Allergic rhinitis, for example, affects about 10 percent of American children. With later first frost and earlier spring thaw due to rising global temperature, the allergy season has become longer. In the Northern Virginia region, where I practice, it has lengthened by about two weeks. More northern regions of the country have experienced greater lengthening. Higher carbon dioxide in the atmosphere also causes ragweed plants today to produce more pollen than in preindustrial times. Allergy season is therefore both longer and more severe.

Some infectious disease patterns have already been impacted by climactic changes. As global temperatures rise, many plants and animals are migrating poleward. They are bringing diseases, like Lyme disease, with them. There is now Lyme disease in Canada, and large increases in reported cases of Lyme have occurred in the northern U.S. Maine had 175 cases in 2003 and 1300 cases in 2013, while New Hampshire had 262 cases in 2002 and greater than 1300 cases in 2013. Children under five years old, who spend the most time outside playing in high-risk areas, have the highest incidence of Lyme disease.

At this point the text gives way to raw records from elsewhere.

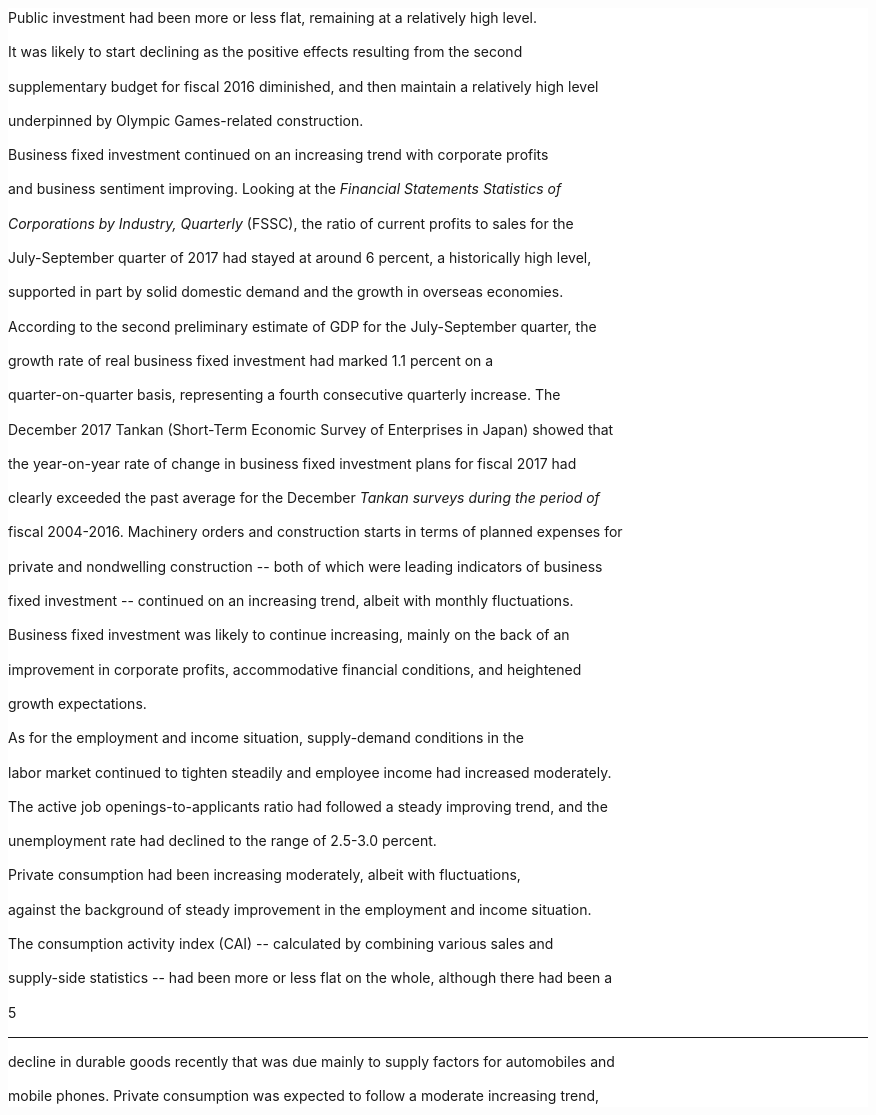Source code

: Public investment had been more or less flat, remaining at a relatively high level.

It was likely to start declining as the positive effects resulting from the second

supplementary budget for fiscal 2016 diminished, and then maintain a relatively high level

underpinned by Olympic Games-related construction.

Business fixed investment continued on an increasing trend with corporate profits

and business sentiment improving. Looking at the _Financial Statements Statistics of_

_Corporations by Industry, Quarterly_ (FSSC), the ratio of current profits to sales for the

July-September quarter of 2017 had stayed at around 6 percent, a historically high level,

supported in part by solid domestic demand and the growth in overseas economies.

According to the second preliminary estimate of GDP for the July-September quarter, the

growth rate of real business fixed investment had marked 1.1 percent on a

quarter-on-quarter basis, representing a fourth consecutive quarterly increase. The

December 2017 Tankan (Short-Term Economic Survey of Enterprises in Japan) showed that

the year-on-year rate of change in business fixed investment plans for fiscal 2017 had

clearly exceeded the past average for the December _Tankan surveys during the period of_

fiscal 2004-2016. Machinery orders and construction starts in terms of planned expenses for

private and nondwelling construction -- both of which were leading indicators of business

fixed investment -- continued on an increasing trend, albeit with monthly fluctuations.

Business fixed investment was likely to continue increasing, mainly on the back of an

improvement in corporate profits, accommodative financial conditions, and heightened

growth expectations.

As for the employment and income situation, supply-demand conditions in the

labor market continued to tighten steadily and employee income had increased moderately.

The active job openings-to-applicants ratio had followed a steady improving trend, and the

unemployment rate had declined to the range of 2.5-3.0 percent.

Private consumption had been increasing moderately, albeit with fluctuations,

against the background of steady improvement in the employment and income situation.

The consumption activity index (CAI) -- calculated by combining various sales and

supply-side statistics -- had been more or less flat on the whole, although there had been a

5


-----

decline in durable goods recently that was due mainly to supply factors for automobiles and

mobile phones. Private consumption was expected to follow a moderate increasing trend,
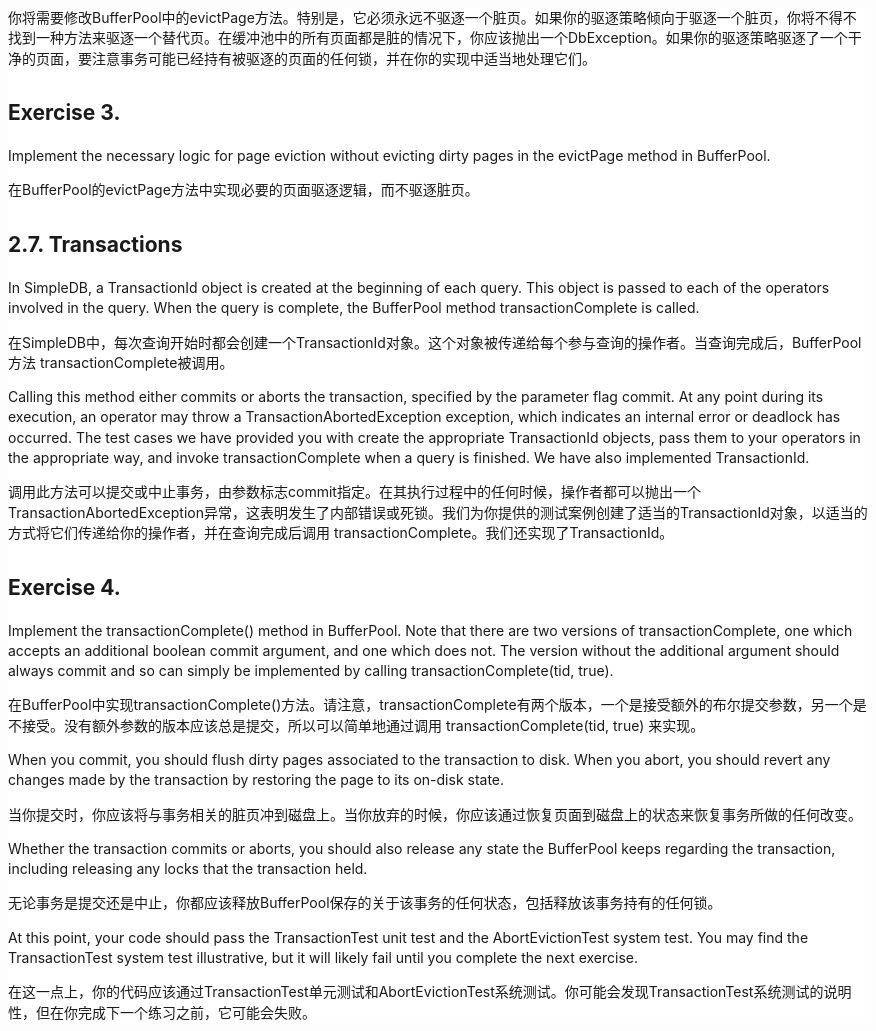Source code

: 你将需要修改BufferPool中的evictPage方法。特别是，它必须永远不驱逐一个脏页。如果你的驱逐策略倾向于驱逐一个脏页，你将不得不找到一种方法来驱逐一个替代页。在缓冲池中的所有页面都是脏的情况下，你应该抛出一个DbException。如果你的驱逐策略驱逐了一个干净的页面，要注意事务可能已经持有被驱逐的页面的任何锁，并在你的实现中适当地处理它们。

## Exercise 3.

Implement the necessary logic for page eviction without evicting dirty pages in the evictPage method in BufferPool.

在BufferPool的evictPage方法中实现必要的页面驱逐逻辑，而不驱逐脏页。

## 2.7. Transactions

In SimpleDB, a TransactionId object is created at the beginning of each query. This object is passed to each of the operators involved in the query. When the query is complete, the BufferPool method transactionComplete is called.

在SimpleDB中，每次查询开始时都会创建一个TransactionId对象。这个对象被传递给每个参与查询的操作者。当查询完成后，BufferPool方法 transactionComplete被调用。

Calling this method either commits or aborts the transaction, specified by the parameter flag commit. At any point during its execution, an operator may throw a TransactionAbortedException exception, which indicates an internal error or deadlock has occurred. The test cases we have provided you with create the appropriate TransactionId objects, pass them to your operators in the appropriate way, and invoke transactionComplete when a query is finished. We have also implemented TransactionId.

调用此方法可以提交或中止事务，由参数标志commit指定。在其执行过程中的任何时候，操作者都可以抛出一个TransactionAbortedException异常，这表明发生了内部错误或死锁。我们为你提供的测试案例创建了适当的TransactionId对象，以适当的方式将它们传递给你的操作者，并在查询完成后调用 transactionComplete。我们还实现了TransactionId。

## Exercise 4.

Implement the transactionComplete() method in BufferPool. Note that there are two versions of transactionComplete, one which accepts an additional boolean commit argument, and one which does not. The version without the additional argument should always commit and so can simply be implemented by calling transactionComplete(tid, true).

在BufferPool中实现transactionComplete()方法。请注意，transactionComplete有两个版本，一个是接受额外的布尔提交参数，另一个是不接受。没有额外参数的版本应该总是提交，所以可以简单地通过调用 transactionComplete(tid, true) 来实现。

When you commit, you should flush dirty pages associated to the transaction to disk. When you abort, you should revert any changes made by the transaction by restoring the page to its on-disk state.

当你提交时，你应该将与事务相关的脏页冲到磁盘上。当你放弃的时候，你应该通过恢复页面到磁盘上的状态来恢复事务所做的任何改变。


Whether the transaction commits or aborts, you should also release any state the BufferPool keeps regarding the transaction, including releasing any locks that the transaction held.


无论事务是提交还是中止，你都应该释放BufferPool保存的关于该事务的任何状态，包括释放该事务持有的任何锁。


At this point, your code should pass the TransactionTest unit test and the AbortEvictionTest system test. You may find the TransactionTest system test illustrative, but it will likely fail until you complete the next exercise.

在这一点上，你的代码应该通过TransactionTest单元测试和AbortEvictionTest系统测试。你可能会发现TransactionTest系统测试的说明性，但在你完成下一个练习之前，它可能会失败。
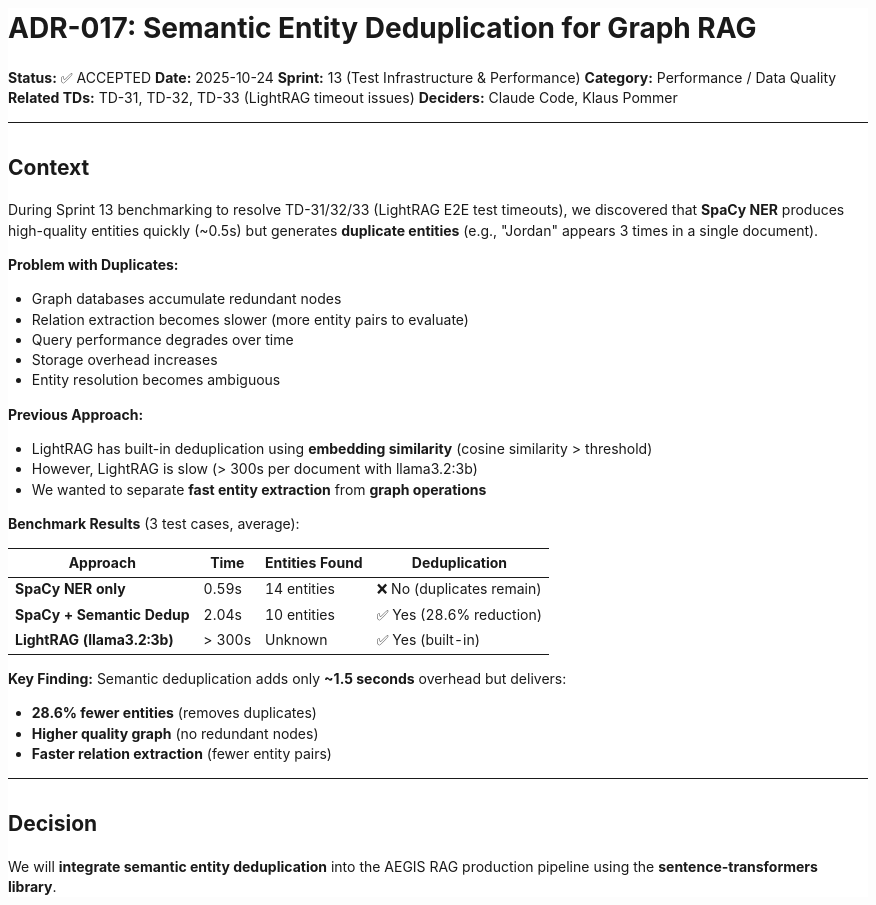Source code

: # ADR-017: Semantic Entity Deduplication for Graph RAG

**Status:** ✅ ACCEPTED
**Date:** 2025-10-24
**Sprint:** 13 (Test Infrastructure & Performance)
**Category:** Performance / Data Quality
**Related TDs:** TD-31, TD-32, TD-33 (LightRAG timeout issues)
**Deciders:** Claude Code, Klaus Pommer

---

## Context

During Sprint 13 benchmarking to resolve TD-31/32/33 (LightRAG E2E test timeouts), we discovered that **SpaCy NER** produces high-quality entities quickly (~0.5s) but generates **duplicate entities** (e.g., "Jordan" appears 3 times in a single document).

**Problem with Duplicates:**
- Graph databases accumulate redundant nodes
- Relation extraction becomes slower (more entity pairs to evaluate)
- Query performance degrades over time
- Storage overhead increases
- Entity resolution becomes ambiguous

**Previous Approach:**
- LightRAG has built-in deduplication using **embedding similarity** (cosine similarity > threshold)
- However, LightRAG is slow (> 300s per document with llama3.2:3b)
- We wanted to separate **fast entity extraction** from **graph operations**

**Benchmark Results** (3 test cases, average):

| Approach | Time | Entities Found | Deduplication |
|----------|------|----------------|---------------|
| **SpaCy NER only** | 0.59s | 14 entities | ❌ No (duplicates remain) |
| **SpaCy + Semantic Dedup** | 2.04s | 10 entities | ✅ Yes (28.6% reduction) |
| **LightRAG (llama3.2:3b)** | > 300s | Unknown | ✅ Yes (built-in) |

**Key Finding:**
Semantic deduplication adds only **~1.5 seconds** overhead but delivers:
- **28.6% fewer entities** (removes duplicates)
- **Higher quality graph** (no redundant nodes)
- **Faster relation extraction** (fewer entity pairs)

---

## Decision

We will **integrate semantic entity deduplication** into the AEGIS RAG production pipeline using the **sentence-transformers library**.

Increasingly long and severe heat waves also place children at risk of heat-related illness. While the elderly are at highest risk from extreme heat, some groups of children also appear to be vulnerable. Infants less than one year, for example, have immature thermoregulation, and infant mortality has been found to increase due to extreme heat. A study from MIT found that by the end of the 21st century, under a “business as usual” scenario, infant mortality rates would increase by 5.5 percent in females and 7.8 percent in males due to heat-related deaths. U.S. student athletes are a high-risk group for heat injury. Teenage boys, most commonly football players, made up 35 percent of the roughly 5,900 people treated yearly in emergency rooms for exertional heat illness between 2001 and 2009. According to the CDC, heat illness is a leading cause of disability in high school athletes, with a national estimate of 9,237 illnesses annually.

Health impacts on individuals and communities will grow significantly if we allow carbon emissions, and global temperatures, to rise unchecked. Power plants contribute approximately one-third of U.S. greenhouse gas pollution. Reducing emissions from existing fossil fuel-fired power plants represents a major step towards altering our emissions, and climate, trajectory. Obama’s Clean Power Plan is, ultimately, like a car seat- an insurance plan for our children against a significant risk of harm. The road of climate change will be long and hazardous. Our children deserve to be strapped in.

Dr. Samantha Ahdoot is pediatrician in Alexandria. She is a Fellow of the American Academy of Pediatrics (AAP), and a member of the Executive Committee of the AAP’s Council on Environmental Health.